Sim, é uma das melhores séries de thriller (ou horror) dos últimos tempos. Mas não, não é apenas isso. “Squid Game”, a série da Netflix, tem uma mensagem política importante. E há uma palavra para ela: desigualdade, seja social, económica, de género. Fechar os olhos a isso é perder parte do valor inequívoco desta série sul-coreana, com um argumento criativo, desafiante e que nos leva cada vez mais longe no caminho do horror, da ausência total de empatia, do egoísmo humano.
“Squid Game”, a série criada por criado por Hwang Dong-hyuk que se arrisca a ser em breve a série mais vista da Netflix de sempre, aponta os dedos aos esquecidos pela sociedade, à exploração pelos ricos e transformados em objetos para os seus mais distópicos prazeres. Mas mesmo entre os pobres e os miseráveis, há uma hierarquia. E no topo estão os homens, restando às mulheres terem de lutar a dobrar para sobreviver.
“Squid Game” parte de uma ideia louca: 456 participantes são convidados (sim, entram por sua livre vontade, mas podemos sempre discutir se há de facto liberdade na miséria humana) e são confrontados com a possibilidade de ganhar dinheiro, muito dinheiro, exibido de forma ostensiva perante os seus olhos, numa enorme bola de vidro onde caem notas de cada vez que os jogadores são ‘eliminados’. É preciso tornar esse dinheiro real, concreto, apesar de inacessível, para que não haja dúvidas – estão ou não dispostos a jogar a sua vida – a sua alma – para alcançar o prémio final?
No primeiro episódio, o personagem principal Seong Gi-hun (interpretado por Lee Jung-jae) explica que Squid Game era um jogo que as crianças de seu bairro brincavam, a partir de um desenho feito no chão em forma de lula.

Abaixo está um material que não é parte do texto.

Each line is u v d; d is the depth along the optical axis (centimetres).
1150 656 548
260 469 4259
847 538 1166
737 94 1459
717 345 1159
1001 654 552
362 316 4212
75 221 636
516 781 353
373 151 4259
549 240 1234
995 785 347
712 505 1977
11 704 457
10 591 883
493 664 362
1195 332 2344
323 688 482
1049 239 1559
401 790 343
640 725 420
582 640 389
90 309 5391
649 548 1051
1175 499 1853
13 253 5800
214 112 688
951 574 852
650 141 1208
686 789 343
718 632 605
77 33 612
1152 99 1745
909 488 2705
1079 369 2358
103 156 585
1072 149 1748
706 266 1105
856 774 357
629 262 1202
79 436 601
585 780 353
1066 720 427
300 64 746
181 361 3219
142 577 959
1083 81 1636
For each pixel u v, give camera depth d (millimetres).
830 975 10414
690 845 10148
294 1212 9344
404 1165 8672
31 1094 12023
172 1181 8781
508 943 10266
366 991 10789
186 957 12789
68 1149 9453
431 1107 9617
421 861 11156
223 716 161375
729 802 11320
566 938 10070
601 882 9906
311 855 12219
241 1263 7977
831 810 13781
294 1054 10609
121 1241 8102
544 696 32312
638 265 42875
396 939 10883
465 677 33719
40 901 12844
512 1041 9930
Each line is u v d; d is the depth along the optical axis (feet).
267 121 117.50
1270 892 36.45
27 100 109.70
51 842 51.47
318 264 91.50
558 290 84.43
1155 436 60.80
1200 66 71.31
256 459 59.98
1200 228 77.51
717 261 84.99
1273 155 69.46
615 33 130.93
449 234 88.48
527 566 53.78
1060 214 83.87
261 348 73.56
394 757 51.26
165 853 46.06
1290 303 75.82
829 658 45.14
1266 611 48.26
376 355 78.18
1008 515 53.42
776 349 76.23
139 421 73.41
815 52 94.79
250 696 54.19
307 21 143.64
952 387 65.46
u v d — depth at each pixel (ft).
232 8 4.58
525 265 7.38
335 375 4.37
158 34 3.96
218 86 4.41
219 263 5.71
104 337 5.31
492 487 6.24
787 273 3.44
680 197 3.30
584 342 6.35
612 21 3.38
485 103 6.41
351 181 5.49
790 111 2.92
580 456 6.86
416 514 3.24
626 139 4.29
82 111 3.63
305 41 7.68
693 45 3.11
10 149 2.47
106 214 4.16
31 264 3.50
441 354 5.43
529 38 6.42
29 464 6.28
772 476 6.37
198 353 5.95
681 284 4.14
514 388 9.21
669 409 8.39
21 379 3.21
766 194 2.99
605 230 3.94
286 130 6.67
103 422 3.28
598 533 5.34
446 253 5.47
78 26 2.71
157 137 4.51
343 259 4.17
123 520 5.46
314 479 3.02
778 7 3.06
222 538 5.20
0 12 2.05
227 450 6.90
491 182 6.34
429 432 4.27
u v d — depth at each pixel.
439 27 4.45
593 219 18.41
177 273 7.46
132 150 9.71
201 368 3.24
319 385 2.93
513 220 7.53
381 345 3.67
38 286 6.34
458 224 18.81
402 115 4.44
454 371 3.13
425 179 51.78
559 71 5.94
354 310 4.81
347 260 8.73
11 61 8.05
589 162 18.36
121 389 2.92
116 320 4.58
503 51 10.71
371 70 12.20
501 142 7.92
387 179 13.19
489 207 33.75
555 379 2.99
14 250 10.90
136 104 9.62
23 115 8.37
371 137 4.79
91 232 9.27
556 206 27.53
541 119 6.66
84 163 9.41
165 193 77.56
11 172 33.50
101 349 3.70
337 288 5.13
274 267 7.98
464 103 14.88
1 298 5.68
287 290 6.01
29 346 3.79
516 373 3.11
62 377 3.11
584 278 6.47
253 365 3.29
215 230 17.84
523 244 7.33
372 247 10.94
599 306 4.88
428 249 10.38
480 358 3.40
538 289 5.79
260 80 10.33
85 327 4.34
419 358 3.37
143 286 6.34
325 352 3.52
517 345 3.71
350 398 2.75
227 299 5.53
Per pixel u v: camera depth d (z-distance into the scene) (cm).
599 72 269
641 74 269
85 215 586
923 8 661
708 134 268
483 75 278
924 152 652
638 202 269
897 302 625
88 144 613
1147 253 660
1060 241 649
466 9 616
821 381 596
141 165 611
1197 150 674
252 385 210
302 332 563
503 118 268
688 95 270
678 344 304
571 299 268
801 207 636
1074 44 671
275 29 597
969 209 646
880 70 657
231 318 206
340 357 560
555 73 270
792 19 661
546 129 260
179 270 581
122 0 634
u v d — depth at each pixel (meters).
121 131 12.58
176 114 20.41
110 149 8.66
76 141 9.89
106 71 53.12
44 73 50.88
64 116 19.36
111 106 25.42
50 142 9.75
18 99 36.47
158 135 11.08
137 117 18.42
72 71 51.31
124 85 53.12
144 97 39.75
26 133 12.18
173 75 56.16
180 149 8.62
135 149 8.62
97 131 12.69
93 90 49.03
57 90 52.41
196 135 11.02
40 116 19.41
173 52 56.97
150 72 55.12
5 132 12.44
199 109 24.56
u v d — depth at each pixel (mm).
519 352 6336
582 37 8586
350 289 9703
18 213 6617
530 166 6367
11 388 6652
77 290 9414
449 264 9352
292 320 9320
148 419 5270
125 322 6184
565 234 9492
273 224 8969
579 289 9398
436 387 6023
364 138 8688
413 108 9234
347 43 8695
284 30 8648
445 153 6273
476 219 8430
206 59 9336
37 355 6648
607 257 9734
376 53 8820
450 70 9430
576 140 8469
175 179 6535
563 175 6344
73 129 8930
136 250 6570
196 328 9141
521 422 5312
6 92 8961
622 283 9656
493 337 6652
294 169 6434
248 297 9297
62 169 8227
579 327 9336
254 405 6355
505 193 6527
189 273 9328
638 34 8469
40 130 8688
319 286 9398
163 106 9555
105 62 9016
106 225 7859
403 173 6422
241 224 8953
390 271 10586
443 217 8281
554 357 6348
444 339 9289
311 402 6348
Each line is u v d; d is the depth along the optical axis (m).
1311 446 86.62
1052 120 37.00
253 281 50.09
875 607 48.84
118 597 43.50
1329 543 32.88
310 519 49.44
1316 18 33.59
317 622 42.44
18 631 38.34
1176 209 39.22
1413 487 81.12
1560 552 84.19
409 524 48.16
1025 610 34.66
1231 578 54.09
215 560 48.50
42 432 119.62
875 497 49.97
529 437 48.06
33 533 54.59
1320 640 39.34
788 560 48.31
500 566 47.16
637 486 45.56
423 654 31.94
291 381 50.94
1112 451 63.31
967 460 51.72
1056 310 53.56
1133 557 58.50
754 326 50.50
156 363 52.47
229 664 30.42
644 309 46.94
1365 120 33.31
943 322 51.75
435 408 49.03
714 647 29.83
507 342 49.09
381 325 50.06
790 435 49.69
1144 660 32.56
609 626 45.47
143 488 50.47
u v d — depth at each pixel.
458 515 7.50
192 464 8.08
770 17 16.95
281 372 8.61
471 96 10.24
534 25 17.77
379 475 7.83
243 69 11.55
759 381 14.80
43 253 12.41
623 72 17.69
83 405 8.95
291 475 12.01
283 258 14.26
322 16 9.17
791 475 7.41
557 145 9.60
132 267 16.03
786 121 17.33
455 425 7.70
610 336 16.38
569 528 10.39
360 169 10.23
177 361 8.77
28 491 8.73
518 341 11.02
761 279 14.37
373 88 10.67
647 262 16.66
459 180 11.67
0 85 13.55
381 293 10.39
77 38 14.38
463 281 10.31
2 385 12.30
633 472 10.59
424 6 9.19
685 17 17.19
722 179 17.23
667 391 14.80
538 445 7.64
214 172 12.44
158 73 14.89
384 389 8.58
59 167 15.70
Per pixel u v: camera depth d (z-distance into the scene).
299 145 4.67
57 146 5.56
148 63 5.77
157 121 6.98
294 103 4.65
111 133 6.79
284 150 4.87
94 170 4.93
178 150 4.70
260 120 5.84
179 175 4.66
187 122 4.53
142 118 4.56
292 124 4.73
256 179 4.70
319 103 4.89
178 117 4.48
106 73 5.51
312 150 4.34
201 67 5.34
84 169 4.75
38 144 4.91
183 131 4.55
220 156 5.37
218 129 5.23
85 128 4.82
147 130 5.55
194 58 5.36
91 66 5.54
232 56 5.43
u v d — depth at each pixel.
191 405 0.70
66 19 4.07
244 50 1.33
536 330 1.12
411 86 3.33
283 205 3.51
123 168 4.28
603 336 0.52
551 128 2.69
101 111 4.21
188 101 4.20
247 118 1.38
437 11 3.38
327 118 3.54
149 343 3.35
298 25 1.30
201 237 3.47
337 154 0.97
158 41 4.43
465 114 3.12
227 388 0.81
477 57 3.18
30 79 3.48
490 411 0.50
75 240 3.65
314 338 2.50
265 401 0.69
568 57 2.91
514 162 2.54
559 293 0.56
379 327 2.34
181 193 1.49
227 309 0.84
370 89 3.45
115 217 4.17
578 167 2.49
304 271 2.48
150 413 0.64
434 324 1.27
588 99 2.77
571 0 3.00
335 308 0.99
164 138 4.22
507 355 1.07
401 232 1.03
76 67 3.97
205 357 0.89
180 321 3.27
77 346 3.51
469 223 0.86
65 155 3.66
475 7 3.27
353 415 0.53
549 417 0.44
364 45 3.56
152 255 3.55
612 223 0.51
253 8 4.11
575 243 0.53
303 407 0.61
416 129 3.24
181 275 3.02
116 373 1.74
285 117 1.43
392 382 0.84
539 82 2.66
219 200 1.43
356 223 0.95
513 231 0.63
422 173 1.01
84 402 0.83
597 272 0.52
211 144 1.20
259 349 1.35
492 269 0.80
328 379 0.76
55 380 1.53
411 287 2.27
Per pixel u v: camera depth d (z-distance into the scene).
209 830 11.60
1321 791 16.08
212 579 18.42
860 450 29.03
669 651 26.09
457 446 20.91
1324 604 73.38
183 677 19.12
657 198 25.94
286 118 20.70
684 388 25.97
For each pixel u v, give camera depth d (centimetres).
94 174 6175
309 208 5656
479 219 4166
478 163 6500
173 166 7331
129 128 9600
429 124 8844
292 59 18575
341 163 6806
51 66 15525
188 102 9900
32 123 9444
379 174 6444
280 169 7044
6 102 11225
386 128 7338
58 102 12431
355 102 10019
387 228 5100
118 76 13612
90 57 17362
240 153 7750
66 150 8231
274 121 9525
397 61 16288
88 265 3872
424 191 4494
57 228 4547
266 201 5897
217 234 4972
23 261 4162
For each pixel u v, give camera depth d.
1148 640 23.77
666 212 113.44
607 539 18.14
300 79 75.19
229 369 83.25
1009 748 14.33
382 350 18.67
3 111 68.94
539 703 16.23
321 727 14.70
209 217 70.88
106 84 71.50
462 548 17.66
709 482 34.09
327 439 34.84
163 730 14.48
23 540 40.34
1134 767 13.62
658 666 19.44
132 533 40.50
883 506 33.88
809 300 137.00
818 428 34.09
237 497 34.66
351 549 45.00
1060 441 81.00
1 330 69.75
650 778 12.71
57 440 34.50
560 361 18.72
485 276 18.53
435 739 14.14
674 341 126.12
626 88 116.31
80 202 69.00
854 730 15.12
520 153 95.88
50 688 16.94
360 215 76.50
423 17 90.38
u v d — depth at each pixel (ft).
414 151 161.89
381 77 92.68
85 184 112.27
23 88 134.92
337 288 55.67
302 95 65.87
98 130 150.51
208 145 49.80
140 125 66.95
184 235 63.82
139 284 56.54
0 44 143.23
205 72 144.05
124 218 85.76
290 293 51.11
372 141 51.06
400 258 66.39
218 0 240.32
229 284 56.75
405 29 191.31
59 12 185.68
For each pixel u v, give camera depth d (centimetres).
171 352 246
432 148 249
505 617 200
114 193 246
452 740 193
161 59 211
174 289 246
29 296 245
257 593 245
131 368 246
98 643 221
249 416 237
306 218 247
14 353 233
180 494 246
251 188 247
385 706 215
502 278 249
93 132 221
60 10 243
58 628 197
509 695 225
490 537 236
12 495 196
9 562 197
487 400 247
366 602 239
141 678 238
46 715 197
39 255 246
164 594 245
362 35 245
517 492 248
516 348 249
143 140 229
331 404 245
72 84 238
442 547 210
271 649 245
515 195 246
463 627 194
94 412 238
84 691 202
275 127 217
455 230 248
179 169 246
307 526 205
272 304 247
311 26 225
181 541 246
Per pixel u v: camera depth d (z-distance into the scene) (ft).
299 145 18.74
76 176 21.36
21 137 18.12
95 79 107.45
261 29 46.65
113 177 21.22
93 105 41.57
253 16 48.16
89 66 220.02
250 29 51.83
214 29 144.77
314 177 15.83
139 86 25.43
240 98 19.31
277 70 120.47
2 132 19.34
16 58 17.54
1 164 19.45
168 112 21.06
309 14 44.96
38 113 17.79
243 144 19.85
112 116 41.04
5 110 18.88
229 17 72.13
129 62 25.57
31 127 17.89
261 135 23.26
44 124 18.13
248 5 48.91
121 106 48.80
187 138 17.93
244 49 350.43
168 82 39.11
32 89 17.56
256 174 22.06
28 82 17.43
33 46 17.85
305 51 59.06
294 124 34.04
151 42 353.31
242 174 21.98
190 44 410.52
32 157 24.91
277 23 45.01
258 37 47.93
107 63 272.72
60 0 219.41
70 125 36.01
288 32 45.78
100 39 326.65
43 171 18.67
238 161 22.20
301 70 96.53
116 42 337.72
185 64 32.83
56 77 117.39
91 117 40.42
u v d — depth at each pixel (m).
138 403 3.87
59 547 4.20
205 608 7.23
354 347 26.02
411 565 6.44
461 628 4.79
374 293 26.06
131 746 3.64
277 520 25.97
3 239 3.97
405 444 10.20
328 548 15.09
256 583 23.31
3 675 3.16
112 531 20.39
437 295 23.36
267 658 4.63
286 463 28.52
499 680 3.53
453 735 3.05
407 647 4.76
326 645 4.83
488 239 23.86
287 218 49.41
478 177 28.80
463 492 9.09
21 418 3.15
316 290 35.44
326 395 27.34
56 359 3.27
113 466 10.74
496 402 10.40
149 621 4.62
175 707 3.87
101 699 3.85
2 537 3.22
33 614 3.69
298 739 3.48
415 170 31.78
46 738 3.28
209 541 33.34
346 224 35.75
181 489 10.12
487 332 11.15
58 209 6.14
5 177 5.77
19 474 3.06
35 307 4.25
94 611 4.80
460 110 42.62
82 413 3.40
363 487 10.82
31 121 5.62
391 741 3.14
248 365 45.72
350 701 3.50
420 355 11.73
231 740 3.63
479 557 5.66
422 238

Essa explicação inicial não é inocente. O doentio desafio com que se vê confrontado consiste numa série de jogos que são inspirados em brincadeiras infantis, mas que se transformam em cenário de macabra matança. Jogo a jogo, mais se vão somando os corpos, ritualmente levados em caixões com laços rosa. Jogo a jogo, e nos intervalos em que partilham uma camarata, há espaço para que as personalidades e as histórias de um grupo desses jogadores sejam partilhadas com o espetador. Eles deixam de ser números, humanizam-se ou desumanizam-se porque há sempre a manipulação incutida de começarmos a ver que temos favoritos à vitória. Até que ponto nos tornamos então cúmplices desse mesmo jogo ou apostadores como os VIP, os homens ricos que pagam para assistir ao espetáculo, enquanto mandam piadas uns aos outros, numa abjeta ausência de valores?
Há mais do que violência nesta série, mas a violência é a que salta à vista: com sangue, vísceras, miolos a serem projetados no ar, numa impersonalidade dada pelo facto da morte chegar pela mão de funcionários de máscara, também eles sem nome, a cumprir ordens, a ganhar o seu dinheiro. E episódio a episódio a violência amplia-se porque se torna mais sádica, a um ponto que pensamos ‘não é possível ir mais longe’. Mas é. E nessa ampliação de violência também ressalta o melhor e o pior de cada jogador e os limites da ética e da humanidade. O que estamos dispostos a fazer para sobreviver?
Não vou escrever muito mais para não ser spoiler. Mas é uma grande série, que nos confronta com as nossas próprias escolhas; estamos ou não a jogar, ao sermos confrontados com o facto de que, no final, haverá apenas um e termos o nosso preferido? Resta-nos o alívio da série terminar com uma mensagem de esperança: o melhor dos homens em jogo ganha e a humanidade não está perdida. Ou será isso apenas uma distopia?